Помолчав, он спросил:
— Ты согласна?
— Согласна, повелитель и избранник мой. Он привлек ее к себе и, чтоб она не озябла, укутал плечи легким белым покрывалом.
— Или, может, руками согреть тебя, жизнь моя? Он ласкал ладонями ее плечи и руки, она улыбнулась и склонила голову ему на грудь.
— Ты словно лилия, — продолжал он, — что раскрывается от прикосновения первого солнечного луча. Обещаю тебе царство, хранимое для тебя в моей душе. В сравнении с ним все царства мира — ничто, все сокровища — прах. Я буду любить тебя так, как только способен любить человек человека.
Он порывисто привлек ее к себе и стал целовать. Один из светильников угасал, должно быть, в нем догорало масло, в комнате стало темнеть. При меркнущем огне потемнели и волосы Нанаи, напоминая теперь плодоносный ил Месопотамской равнины, потемнели и окружающие предметы, тени их расплылись.
— От тебя веет дыханием олеандров и нарциссов, блаженство мое, — шептал он, обжигая губами ее уста, шею, плечи, осыпая ее всю поцелуями.
— Помнишь, как мы встретились с тобой под ветвями Оливковой рощи, мой любимый? — спросила Нанаи, прильнув к нему, точно лепесток к пестику цветка на закате.

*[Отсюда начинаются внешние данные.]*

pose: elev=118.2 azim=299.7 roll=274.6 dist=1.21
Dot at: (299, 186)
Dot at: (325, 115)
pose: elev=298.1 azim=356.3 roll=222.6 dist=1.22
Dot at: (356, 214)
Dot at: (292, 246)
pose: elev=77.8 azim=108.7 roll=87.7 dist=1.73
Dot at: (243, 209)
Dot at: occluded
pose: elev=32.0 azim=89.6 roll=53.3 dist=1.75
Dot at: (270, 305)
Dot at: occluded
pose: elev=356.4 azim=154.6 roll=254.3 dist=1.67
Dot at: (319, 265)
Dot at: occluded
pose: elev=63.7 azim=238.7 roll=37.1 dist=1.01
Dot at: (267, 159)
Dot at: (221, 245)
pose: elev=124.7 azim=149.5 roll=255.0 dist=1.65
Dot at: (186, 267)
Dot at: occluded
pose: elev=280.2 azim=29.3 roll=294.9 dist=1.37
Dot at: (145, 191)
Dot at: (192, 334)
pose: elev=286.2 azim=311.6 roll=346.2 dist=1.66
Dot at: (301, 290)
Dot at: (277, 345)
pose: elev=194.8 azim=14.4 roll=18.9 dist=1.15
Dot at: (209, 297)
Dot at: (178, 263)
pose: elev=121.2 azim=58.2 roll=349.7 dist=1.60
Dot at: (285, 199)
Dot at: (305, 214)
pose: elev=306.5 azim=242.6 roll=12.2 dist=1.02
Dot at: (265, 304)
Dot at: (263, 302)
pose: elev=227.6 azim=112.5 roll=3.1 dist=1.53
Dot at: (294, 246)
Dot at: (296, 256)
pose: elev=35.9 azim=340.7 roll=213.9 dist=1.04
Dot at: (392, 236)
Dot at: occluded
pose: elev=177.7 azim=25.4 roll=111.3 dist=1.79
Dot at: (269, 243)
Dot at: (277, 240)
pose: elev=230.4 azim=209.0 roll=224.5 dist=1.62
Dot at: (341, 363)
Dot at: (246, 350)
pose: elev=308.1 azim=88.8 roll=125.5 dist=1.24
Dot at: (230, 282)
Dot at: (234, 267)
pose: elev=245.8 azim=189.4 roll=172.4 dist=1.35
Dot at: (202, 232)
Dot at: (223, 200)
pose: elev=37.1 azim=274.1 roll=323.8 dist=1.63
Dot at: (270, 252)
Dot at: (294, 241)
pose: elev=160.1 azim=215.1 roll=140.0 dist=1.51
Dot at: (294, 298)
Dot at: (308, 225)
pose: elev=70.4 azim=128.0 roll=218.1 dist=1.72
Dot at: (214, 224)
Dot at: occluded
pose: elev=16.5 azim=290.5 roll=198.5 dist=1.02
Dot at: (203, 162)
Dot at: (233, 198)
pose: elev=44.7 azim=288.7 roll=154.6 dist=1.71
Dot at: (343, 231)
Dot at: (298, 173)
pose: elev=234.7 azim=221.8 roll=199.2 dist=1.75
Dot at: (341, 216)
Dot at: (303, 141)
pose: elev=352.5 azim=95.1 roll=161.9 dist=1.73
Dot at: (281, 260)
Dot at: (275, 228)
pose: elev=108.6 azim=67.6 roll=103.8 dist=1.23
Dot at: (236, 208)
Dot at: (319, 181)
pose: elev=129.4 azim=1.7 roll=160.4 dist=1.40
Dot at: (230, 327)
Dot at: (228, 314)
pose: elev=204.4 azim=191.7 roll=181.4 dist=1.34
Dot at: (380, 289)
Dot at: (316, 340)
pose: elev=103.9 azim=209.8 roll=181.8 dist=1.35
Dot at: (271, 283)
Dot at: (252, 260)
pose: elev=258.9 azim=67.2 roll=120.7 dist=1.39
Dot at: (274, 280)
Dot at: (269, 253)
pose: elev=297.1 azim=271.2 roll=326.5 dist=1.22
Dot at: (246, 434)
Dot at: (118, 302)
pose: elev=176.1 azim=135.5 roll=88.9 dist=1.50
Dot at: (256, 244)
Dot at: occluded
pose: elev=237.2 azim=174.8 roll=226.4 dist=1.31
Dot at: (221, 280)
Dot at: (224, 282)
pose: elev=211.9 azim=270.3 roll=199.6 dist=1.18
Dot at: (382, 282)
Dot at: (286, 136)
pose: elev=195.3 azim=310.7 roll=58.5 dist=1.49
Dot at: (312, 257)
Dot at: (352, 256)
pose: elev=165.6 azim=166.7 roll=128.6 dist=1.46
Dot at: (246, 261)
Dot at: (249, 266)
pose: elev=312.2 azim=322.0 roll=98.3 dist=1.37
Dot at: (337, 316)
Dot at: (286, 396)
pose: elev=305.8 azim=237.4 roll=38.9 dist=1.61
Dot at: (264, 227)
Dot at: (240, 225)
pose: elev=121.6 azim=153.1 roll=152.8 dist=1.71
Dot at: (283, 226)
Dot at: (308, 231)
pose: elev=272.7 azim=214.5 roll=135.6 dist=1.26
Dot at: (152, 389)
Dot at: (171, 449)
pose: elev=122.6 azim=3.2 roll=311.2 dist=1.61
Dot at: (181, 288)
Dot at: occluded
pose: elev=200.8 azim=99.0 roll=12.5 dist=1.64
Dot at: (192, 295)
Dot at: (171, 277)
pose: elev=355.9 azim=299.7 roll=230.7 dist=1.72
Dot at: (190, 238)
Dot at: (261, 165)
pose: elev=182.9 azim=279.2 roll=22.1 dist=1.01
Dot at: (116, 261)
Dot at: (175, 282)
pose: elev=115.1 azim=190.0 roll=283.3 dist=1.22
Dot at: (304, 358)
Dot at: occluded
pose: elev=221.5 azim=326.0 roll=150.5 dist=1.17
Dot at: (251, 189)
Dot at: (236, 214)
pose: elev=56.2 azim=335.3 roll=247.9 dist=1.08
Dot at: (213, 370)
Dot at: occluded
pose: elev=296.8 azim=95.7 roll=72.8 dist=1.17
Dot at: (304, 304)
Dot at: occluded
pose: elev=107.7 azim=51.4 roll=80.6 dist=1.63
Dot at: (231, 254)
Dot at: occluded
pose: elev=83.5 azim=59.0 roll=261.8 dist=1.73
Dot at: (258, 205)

Ответом ей было пылкое объятие.
— Не сон ли это? — спрашивала она.
— Нанаи, жена моя, желанная моя, любовь моя, — задыхаясь, шептал он ей в лицо, — не Валтасар, а Набусардар! Не его, а моей будешь ты отныне и навеки, навеки…
В дальней комнате Тека укладывала в драгоценный деревянный ларец детскую одежду, шитую голубыми и золотыми нитями. Сверху она положила белую шерстяную накидку, вытканную золотом и отороченную алым кантом. На застежке был изображен усыпанный драгоценными камнями герб рода Набусардаров. Он же украшал и маленькую шапочку, наподобие тех, какие носили халдейские военачальники.